The Covenant Persists Through Death The Catechism teaches that even in death, believers remain within the communion of the covenant (CCC 1032, 1370). Sarah's burial in the Promised Land images this truth: she is laid to rest not outside or apart from the covenant, but at its very heart.
Abraham's act in these verses challenges modern Catholics in at least two concrete ways. First, his insistence on a proper, permanent, and legally secured burial — even at extraordinary cost and negotiating effort — models the Catholic commitment to the reverent treatment of human remains. In an age when cremation is increasingly chosen for convenience or economy, and when the scattering of ashes is normalized, this passage calls Catholics back to the Church's consistent teaching (reiterated in the 2016 instruction Ad resurgendum cum Christo) that the body is to be treated with dignity as a temple of the Holy Spirit destined for resurrection. Our burial practices are not merely cultural customs — they are confessions of faith in the resurrection.
Second, Abraham waits his entire life for the Promised Land and receives only a grave. This is a powerful model for those who feel their prayers go unanswered or their hopes unfulfilled. The first "possession" of the promise is a tomb — yet it is genuinely a possession. God's faithfulness is real even when it arrives in forms we did not expect or desire. Trusting in that faithfulness, even at the graveside, is what it means to live as a child of Abraham.

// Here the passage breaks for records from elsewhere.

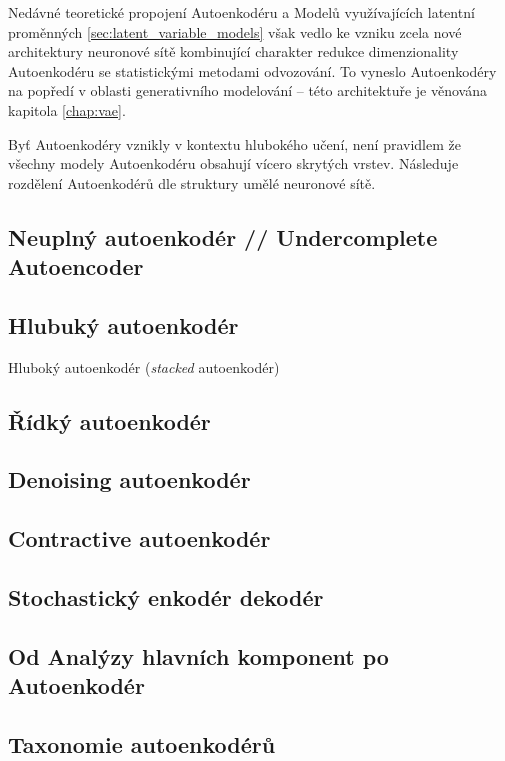 Nedávné teoretické propojení Autoenkodéru a Modelů využívajících latentní proměnných \autoref{sec:latent_variable_models} však vedlo ke vzniku zcela nové architektury neuronové sítě kombinující charakter redukce dimenzionality Autoenkodéru se statistickými metodami odvozování.
To vyneslo Autoenkodéry na popředí v oblasti generativního modelování – této architektuře je věnována kapitola \autoref{chap:vae}.

Byť Autoenkodéry vznikly v kontextu hlubokého učení, není pravidlem že všechny modely Autoenkodéru obsahují vícero skrytých vrstev. Následuje rozdělení Autoenkodérů dle struktury umělé neuronové sítě.


\subsection{Neuplný autoenkodér // Undercomplete Autoencoder}

\subsection{Hlubuký autoenkodér}
Hluboký autoenkodér (\emph{stacked} autoenkodér)


\subsection{Řídký autoenkodér}

\subsection{Denoising autoenkodér}
\subsection{Contractive autoenkodér}

\subsection{Stochastický enkodér dekodér}


\subsection{Od Analýzy hlavních komponent po Autoenkodér}

\subsection{Taxonomie autoenkodérů}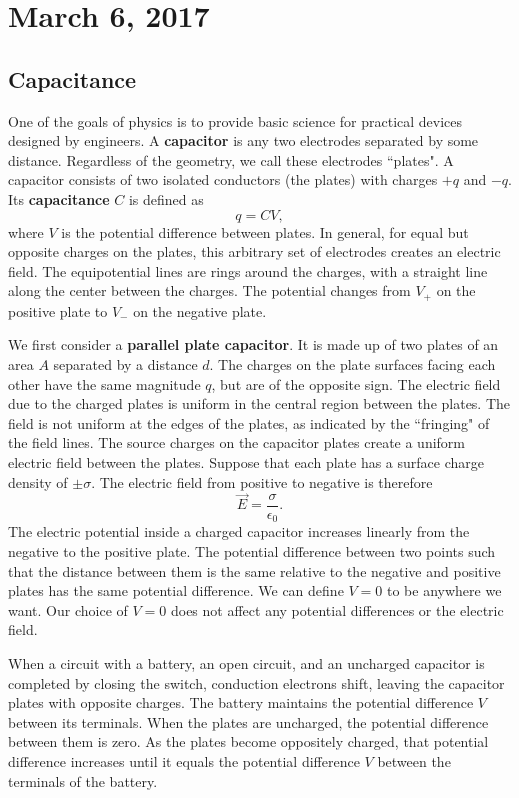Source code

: \documentclass[11pt]{article}
\theoremstyle{plain} %
\theoremstyle{definition}
\theoremstyle{example}
\theoremstyle{remark}
\begin{document}
\section{March 6, 2017}
\subsection{Capacitance}

One of the goals of physics is to provide basic science for practical devices designed by engineers. A \textbf{capacitor} is any two electrodes separated by some distance. Regardless of the geometry, we call these electrodes ``plates". A capacitor consists of two isolated conductors (the plates) with charges $+q$ and $-q$. Its \textbf{capacitance} $C$ is defined as 
$$q = CV,$$
where $V$ is the potential difference between plates. In general, for equal but opposite charges on the plates, this arbitrary set of electrodes creates an electric field. The equipotential lines are rings around the charges, with a straight line along the center between the charges. The potential changes from $V_+$ on the positive plate to $V_-$ on the negative plate. 

We first consider a \textbf{parallel plate capacitor}. It is made up of two plates of an area $A$ separated by a distance $d$. The charges on the plate surfaces facing each other have the same magnitude $q$, but are of the opposite sign. The electric field due to the charged plates is uniform in the central region between the plates. The field is not uniform at the edges of the plates, as indicated by the ``fringing" of the field lines. The source charges on the capacitor plates create a uniform electric field between the plates. Suppose that each plate has a surface charge density of $\pm \sigma$. The electric field from positive to negative is therefore 
$$\vec{E} = \frac{\sigma}{\epsilon_0}.$$ The electric potential inside a charged capacitor increases linearly from the negative to the positive plate. The potential difference between two points such that the distance between them is the same relative to the negative and positive plates has the same potential difference. We can define $V=0$ to be anywhere we want. Our choice of $V=0$ does not affect any potential differences or the electric field. 

When a circuit with a battery, an open circuit, and an uncharged capacitor is completed by closing the switch, conduction electrons shift, leaving the capacitor plates with opposite charges. The battery maintains the potential difference $V$ between its terminals. When the plates are uncharged, the potential difference between them is zero. As the plates become oppositely charged, that potential difference increases until it equals the potential difference $V$ between the terminals of the battery.
\end{document}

Typological/Spiritual Senses In the allegorical tradition of the Fathers (following Origen and later St. Ambrose), the cave of Machpelah — a hidden place within the earth, purchased at great cost and publicly witnessed — is read as a figure of the tomb of Christ, the true "burial place" through which the possession of eternal life is secured for all God's children. Just as Abraham's purchase opens the door of Canaan to his descendants, Christ's death and burial opens the Kingdom of Heaven. The emphasis on legal, witnessed transfer also foreshadows the New Covenant: Christ's death is not a private event but publicly enacted "under Pontius Pilate," witnessed, and sealed.